White Lotus is the fourth full-length album by American post-hardcore band Eyes Set to Kill. The album was released on August 9, 2011. This is the first album to feature the screamer, Cisko Miranda. It is also the first full length not to feature ex-guitarist, Greg Kerwin. Furthermore, it's their first album to be released under Maphia Records, Pre-orders for the album went up at 12 P.M. PST on July 7, 2011. Polly was given as a free download with the pre-orders and Harsh was streamed on sound cloud on July 8. Track 6, "Erasing Everything" is a remake of their song "Pure White Lace", which was originally released on their 2006 EP When Silence is Broken, the Night is Torn.

* Information shown:
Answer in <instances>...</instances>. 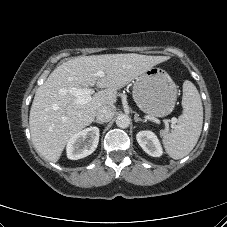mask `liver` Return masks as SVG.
<instances>
[{"mask_svg":"<svg viewBox=\"0 0 227 227\" xmlns=\"http://www.w3.org/2000/svg\"><path fill=\"white\" fill-rule=\"evenodd\" d=\"M167 59L136 53L105 54L76 57L58 66L36 90L30 110V132L37 151L48 161L57 162L69 139L93 122L98 109L116 103L119 89ZM98 71L104 76H98ZM94 85L102 90L84 104L77 103L69 91Z\"/></svg>","mask_w":227,"mask_h":227,"instance_id":"liver-1","label":"liver"}]
</instances>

* Aim 1:
Retype the White Lotus passage word for word, everything from "White Lotus is" down to "Night is Torn.".
* Aim 2:
In the White Lotus passage, which song is track 6, "Erasing Everything," a remake of?

* Correct response 1:
White Lotus is the fourth full-length album by American post-hardcore band Eyes Set to Kill. The album was released on August 9, 2011. This is the first album to feature the screamer, Cisko Miranda. It is also the first full length not to feature ex-guitarist, Greg Kerwin. Furthermore, it's their first album to be released under Maphia Records, Pre-orders for the album went up at 12 P.M. PST on July 7, 2011. Polly was given as a free download with the pre-orders and Harsh was streamed on sound cloud on July 8. Track 6, "Erasing Everything" is a remake of their song "Pure White Lace", which was originally released on their 2006 EP When Silence is Broken, the Night is Torn.

* Correct response 2:
"Pure White Lace."